Letter to the editor: Compromise is crucial to politics and democracy

What is “politics”? To me it has always meant the realm of the possible. It meant that individuals with different approaches worked out agreements that recognized the goals of both sides and tried to give some satisfaction to each participant.

Today, politics means ideological opposition to anyone who does not affirm the total proposal. Thus, compromise means the loss of strength. Working with opponents is anathema, since it destroys the purity of one’s position. How can our nation survive? How can diverse relationships among our citizenry be maintained with peace and harmony when it is impossible to consider anything that is different from one’s own personal beliefs, be they religious, political or cultural?
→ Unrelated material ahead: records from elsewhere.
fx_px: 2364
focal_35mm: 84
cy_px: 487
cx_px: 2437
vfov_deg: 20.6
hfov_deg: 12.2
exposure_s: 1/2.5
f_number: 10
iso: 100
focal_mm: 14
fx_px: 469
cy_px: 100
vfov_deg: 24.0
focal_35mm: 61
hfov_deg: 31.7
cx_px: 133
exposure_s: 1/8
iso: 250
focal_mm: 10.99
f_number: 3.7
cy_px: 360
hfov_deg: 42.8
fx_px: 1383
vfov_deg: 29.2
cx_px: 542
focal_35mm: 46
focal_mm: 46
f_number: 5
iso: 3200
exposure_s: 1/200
If that pall had overshadowed members of the 1787 Constitutional Convention, no document would have been completed and most probably no United States would exist today.
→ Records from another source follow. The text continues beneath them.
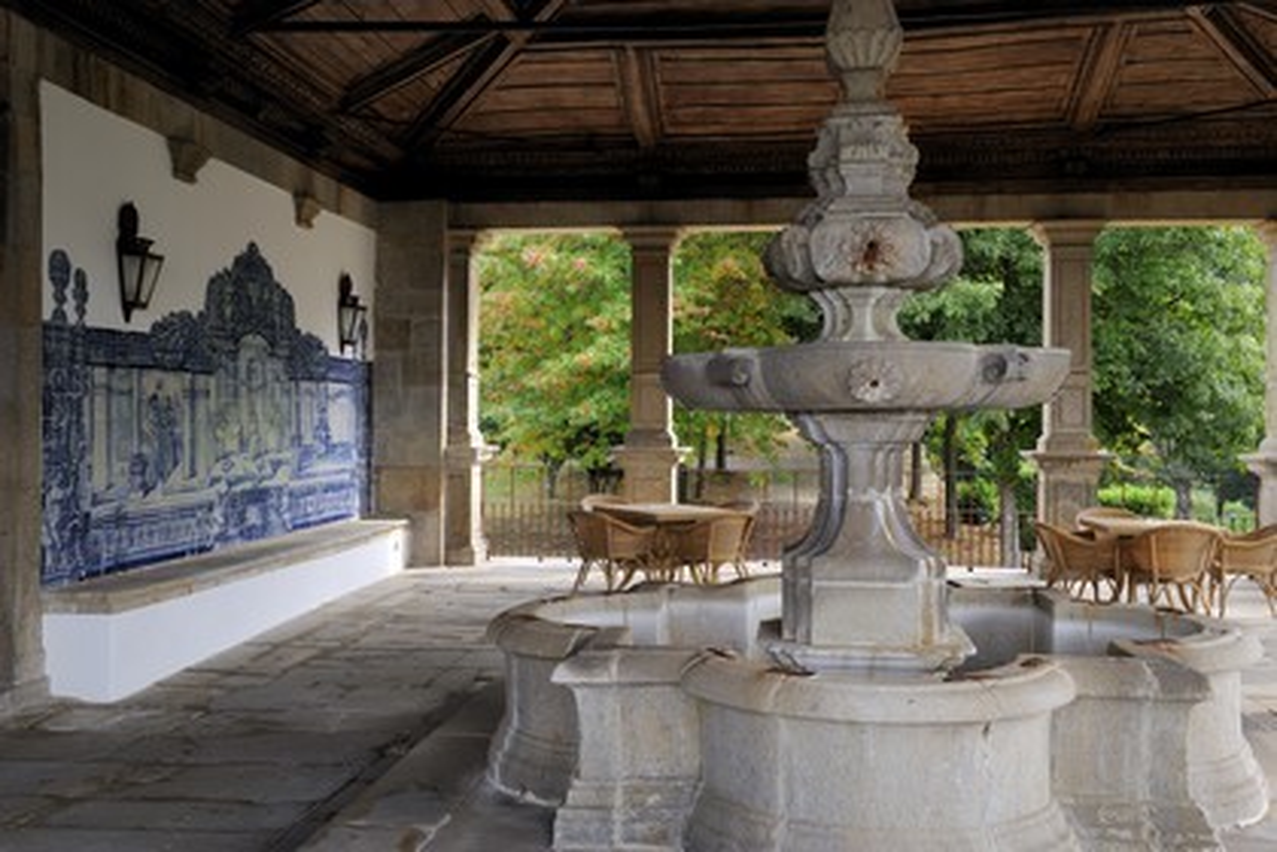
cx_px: 638
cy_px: 426
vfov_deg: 36.9
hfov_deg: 53.1
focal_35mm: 36
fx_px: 1277
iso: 400
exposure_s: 1/80
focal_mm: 36
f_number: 7.1
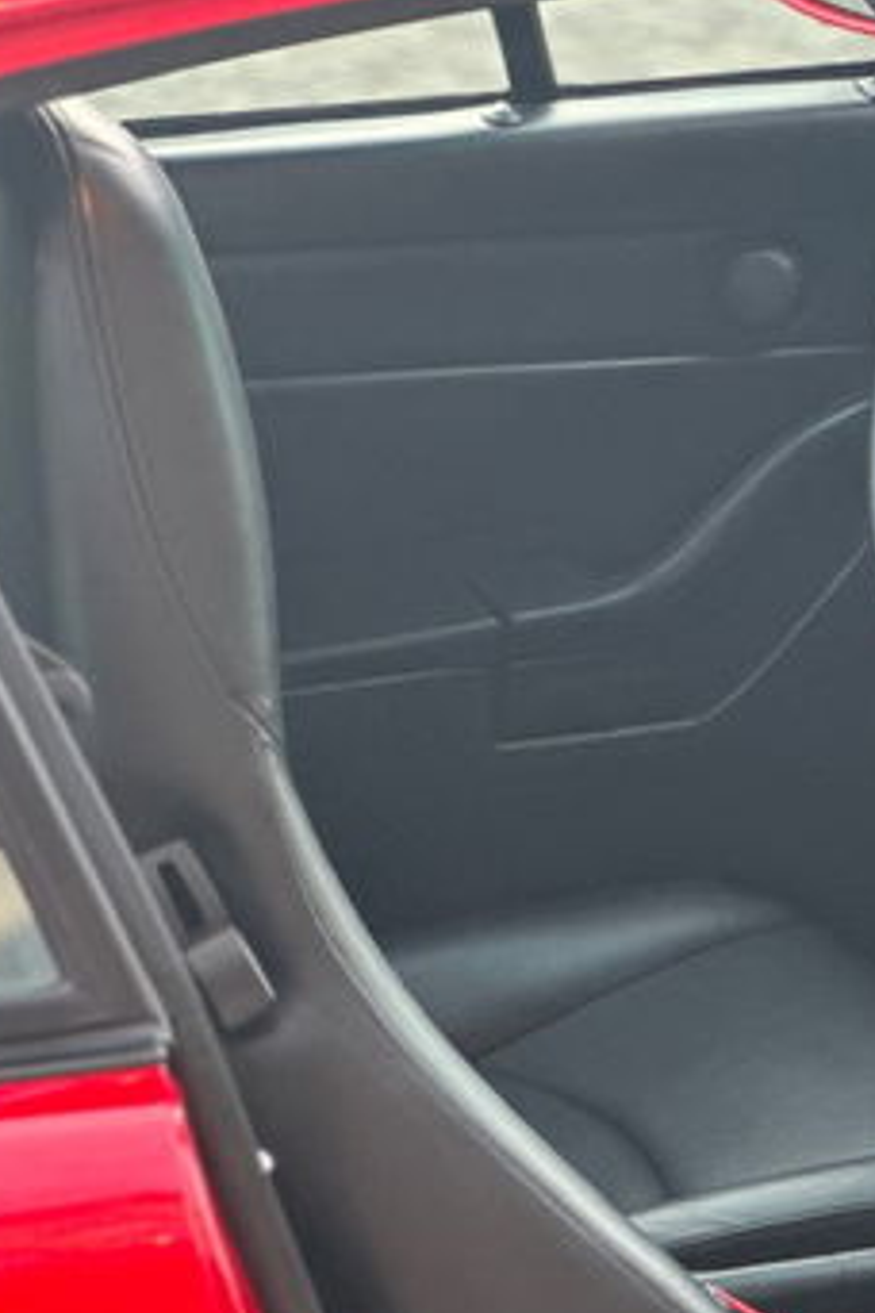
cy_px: 1002
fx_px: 6562
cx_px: 925
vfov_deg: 11.4
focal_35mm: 180
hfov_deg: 7.6
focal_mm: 9
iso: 200
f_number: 2.8
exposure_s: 1/40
Here it is, 2024, and a candidate for the presidency envisages destruction of that glorious union that has evolved into a democracy while providing dynamic leadership to the world. He wants to pulverize it by creating a regime that resembles Putin’s Russia or even Maduro’s Venezuela.

How can anyone vote for someone who belittles persons with speech impediments or who use a cane or a wheelchair, who lauds the felons who vandalized the Capitol as “political hostages” while never honoring the police who were killed or injured in that attempted coup, who yearns to return women to second-class citizenship and to persecute LGBTQ communities, who scorns prisoners of war and even those killed in battle, who supports white supremacists and so-called “Christian” nationalists, who hypocritically pretends religiosity, who relentlessly aims to destroy faith in our legal/judicial system, and who, most importantly, is actively destroying trust in our government and in our democracy?

May God deliver us from such arrogance and Machiavellian/un-American narcissism.